TASK INSTRUCTIONS:
[a] Copy out, character for character, the rows running from the line that contains "Bilder från Klippan Lady Open 2025" through the line that contains "Inbjudan, Klippan Lady Open 2025", including both of those lines.
[b] Pick up the README for the PyTorch UNet document segmentation project where it stops, and write the part that comes next.

DOCUMENT TEXT:
===
Skip to content

LukeIngram/DocuSegement-Pytorch

Repository files navigation

DocuSegment-Pytorch: UNet Based Document Segmentation in PyTorch.

A custom implementation of the UNet architecture, designed and tuned specifically for the task of binary segmentation of documents and backgrounds.

intro figure

Contents

Due to limited data availability, the model is trained on a modified synthetic dataset, more on this here.

Usage

Before you begin, ensure all dependencies are installed

pip install -r requirements.txt

For detailed on the synthetic dataset mentioned earlier, see the Synthetic Dataset section.

If you choose to use your own dataset, the following structure is recommended:

DocuSegment-Pytorch/
├── data/
│    └── <dataset name>/
│           ├── train/
│           │   ├── images/
│           │   └── masks/
│           └── valid/
│               ├── images/
│               └── masks/
├── runs/
│  
├── samples/ 
│  
├── src/
│
⋮
└── README.md

You may need to adapt the DocumentDataset class in utils/datasets.py to suit your custom dataset.

Training

Note: Installing CUDA is strongly recommended for on-device training.

> python -m train -h 
usage: train.py [-h] [-nb N] [-nc N] [-n N] [-lr eta] [-bs b] [-c c] [-sc s] [-d DEVICE] [-tdp path [path ...]] [-vdp path [path ...]] -sn filename [-vbo] [-udi]

options:
  -h, --help            show this help message and exit
  -nb N, --num_blocks N
                        Number of down sampling & upsampling blocks featured in the UNet.
  -nc N, --num_start_channels N
                        Number of channels after the first convolution block.
  -n N, --num_epochs N  Number of epochs.
  -lr eta, --learning_rate eta
                        Learning Rate.
  -bs b, --batch_size b
                        Batch Size.
  -c c, --num_classes c
                        Number of classes
  -sc s, --scale_fact s
                        Factor to reduce / increase the inputs by.
  -d DEVICE, --device DEVICE
                        Device to run model.
===
Transcribed page contents:
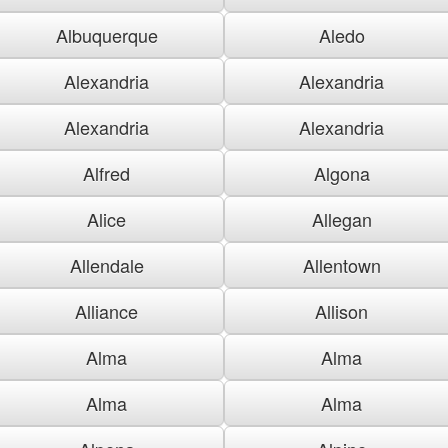
Albuquerque
Aledo
Alexandria
Alexandria
Alexandria
Alexandria
Alfred
Algona
Alice
Allegan
Allendale
Allentown
Alliance
Allison
Alma
Alma
Alma
Alma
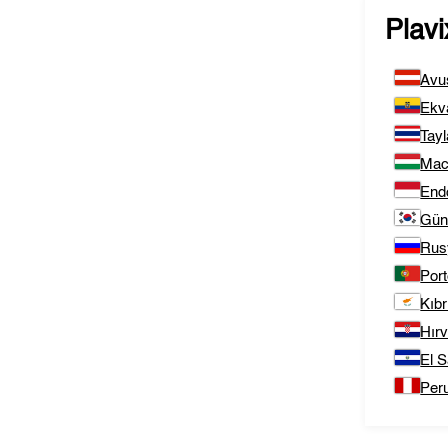
Plavi
Avu
Ekv
Tay
Mac
End
Gün
Rus
Port
Kıbr
Hırv
El S
Per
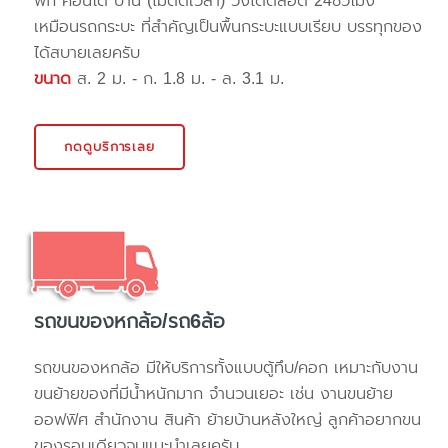
พัก คอนโด บ้าน (ไม่ติดเวลา) วิ่งได้ตลอด 24ชั่วโมง
เหมือนรถกระบะ ที่สำคัญเป็นพื้นกระบะแบบเรียบ บรรทุกของ
ได้สบายเลยครับ
ขนาด
ส. 2 ม. - ก. 1.8 ม. - ล. 3.1 ม.
กดดูบริการเลย
รถขนของหกล้อ/รถ6ล้อ
รถขนของหกล้อ มีให้บริการทั้งแบบตู้ทึบ/คอก เหมาะกับงาน
ขนย้ายของที่มีน้ำหนักมาก จำนวนเยอะ เช่น งานขนย้าย
ออฟฟิศ สำนักงาน สินค้า ย้ายบ้านหลังใหญ่ ลูกค้าอยากขน
ของรอบเดียวจบแนะนำเลยครับ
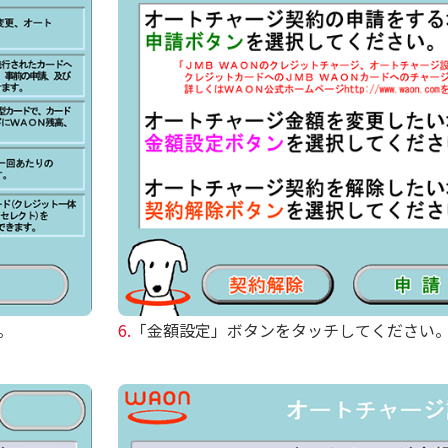
。
6.
「金額設定」ボタンをタッチしてください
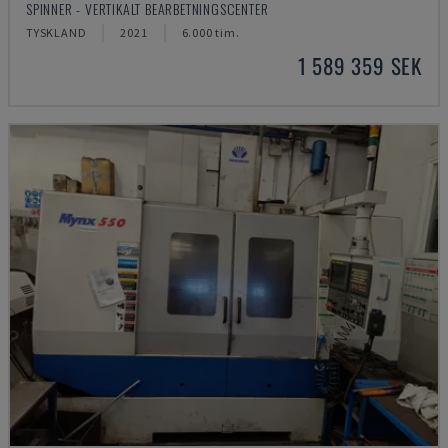
SPINNER - VERTIKALT BEARBETNINGSCENTER
TYSKLAND
2021
6.000 tim.
1 589 359 SEK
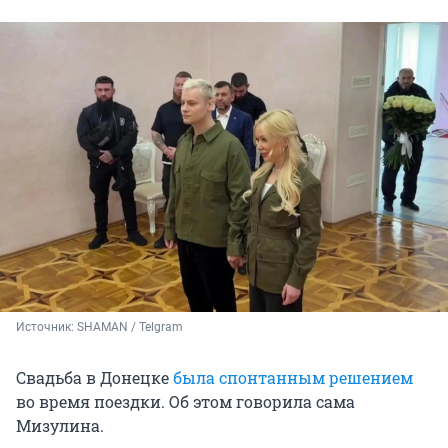
Источник: 
SHAMAN / Telgram 
Свадьба в Донецке
была спонтанным решением
во время поездки. Об этом говорила сама
Мизулина.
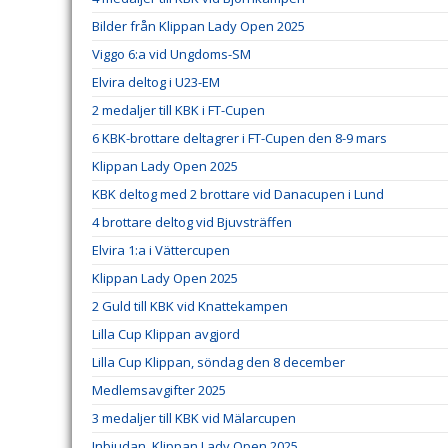
Bilder från Klippan Lady Open 2025
Viggo 6:a vid Ungdoms-SM
Elvira deltog i U23-EM
2 medaljer till KBK i FT-Cupen
6 KBK-brottare deltagrer i FT-Cupen den 8-9 mars
Klippan Lady Open 2025
KBK deltog med 2 brottare vid Danacupen i Lund
4 brottare deltog vid Bjuvsträffen
Elvira 1:a i Vättercupen
Klippan Lady Open 2025
2 Guld till KBK vid Knattekampen
Lilla Cup Klippan avgjord
Lilla Cup Klippan, söndag den 8 december
Medlemsavgifter 2025
3 medaljer till KBK vid Mälarcupen
Inbjudan, Klippan Lady Open 2025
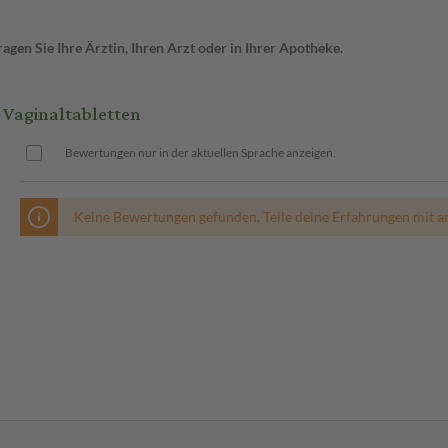
gen Sie Ihre Ärztin, Ihren Arzt oder in Ihrer Apotheke.
Vaginaltabletten
Bewertungen nur in der aktuellen Sprache anzeigen.
Keine Bewertungen gefunden. Teile deine Erfahrungen mit a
===
RESPONSES TO THE EXERCISE:
[a]
Bilder från Klippan Lady Open 2025
Viggo 6:a vid Ungdoms-SM
Elvira deltog i U23-EM
2 medaljer till KBK i FT-Cupen
6 KBK-brottare deltagrer i FT-Cupen den 8-9 mars
Klippan Lady Open 2025
KBK deltog med 2 brottare vid Danacupen i Lund
4 brottare deltog vid Bjuvsträffen
Elvira 1:a i Vättercupen
Klippan Lady Open 2025
2 Guld till KBK vid Knattekampen
Lilla Cup Klippan avgjord
Lilla Cup Klippan, söndag den 8 december
Medlemsavgifter 2025
3 medaljer till KBK vid Mälarcupen
Inbjudan, Klippan Lady Open 2025

[b]
  -tdp path [path ...], --train_data_paths path [path ...]
                        Paths of training image and mask directories.
  -vdp path [path ...], --validation_data_paths path [path ...]
                        Paths of validation image and mask directories.
  -sn filename, --save_name filename
                        Same of save file (.pth).
  -vbo, --verbose       Verbose Output.
  -udi, --use_dice_and_iou
                        Add DICE and IoU score to loss during training.

Saved models are always stored in the models/saves directory, and training results are saved into the runs directory.

Inference

> python -m inference -h
usage: inference.py [-h] -w filename [-inputs path [path ...]] -odir dir [-sc s] [-d DEVICE]

options:
  -h, --help            show this help message and exit
  -w filename, --weight_file filename
                        The saved model's filename.
  -inputs path [path ...], --input_paths path [path ...]
                        Paths to the input(s).
  -odir dir, --output_dir dir
                        Path to Directory where predictions are saved.
  -sc s, --scale_fact s
                        Factor to reduce / increase the inputs by.
  -d DEVICE, --device DEVICE
                        Device to run model.

Weight files must be stored in the models/saves

Synthetic Dataset

tehwq

Results

All provided models were trained with the following specifics:

  • Batch Size: 8
  • Learning Rate: 0.0003
  • Epochs: 50
  • scale Factor: 1.5394
Model Name Num Params Supported Size Validation DICE Validation IOU
unet_16 1.9M 480 x 480 0.970725 0.945591
unet_32 7.7M 480 x 480 0.981021 0.960021

The '16' and '32' refer to the number of filters in the first convolutionary block.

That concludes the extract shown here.